* [Required action]:
Can you update the listing below by changing every "wrist" to "hand", keep everything else unchanged, and give the lines back without the picture?

[Collected data]
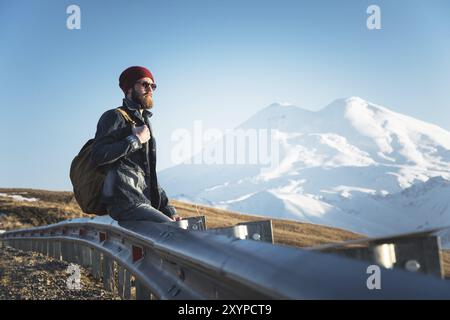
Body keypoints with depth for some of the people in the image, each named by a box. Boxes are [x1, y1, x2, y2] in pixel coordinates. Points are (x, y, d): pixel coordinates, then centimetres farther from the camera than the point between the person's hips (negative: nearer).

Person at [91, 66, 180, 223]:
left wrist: (168, 209, 16)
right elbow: (98, 156, -15)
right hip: (125, 202, -8)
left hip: (144, 202, 8)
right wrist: (135, 140, -8)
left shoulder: (145, 123, 27)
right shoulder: (114, 117, 2)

* [Answer section]:
Body keypoints with depth for some of the people in the image, each named by a box. Boxes are [x1, y1, x2, y2] in pixel coordinates. Points are (x, y, d): pixel coordinates, then centimetres farther from the camera than the point between the person's hips (negative: nearer).

Person at [91, 66, 180, 223]:
left hand: (168, 209, 16)
right elbow: (98, 156, -15)
right hip: (125, 202, -8)
left hip: (144, 202, 8)
right hand: (135, 140, -8)
left shoulder: (145, 123, 27)
right shoulder: (114, 117, 2)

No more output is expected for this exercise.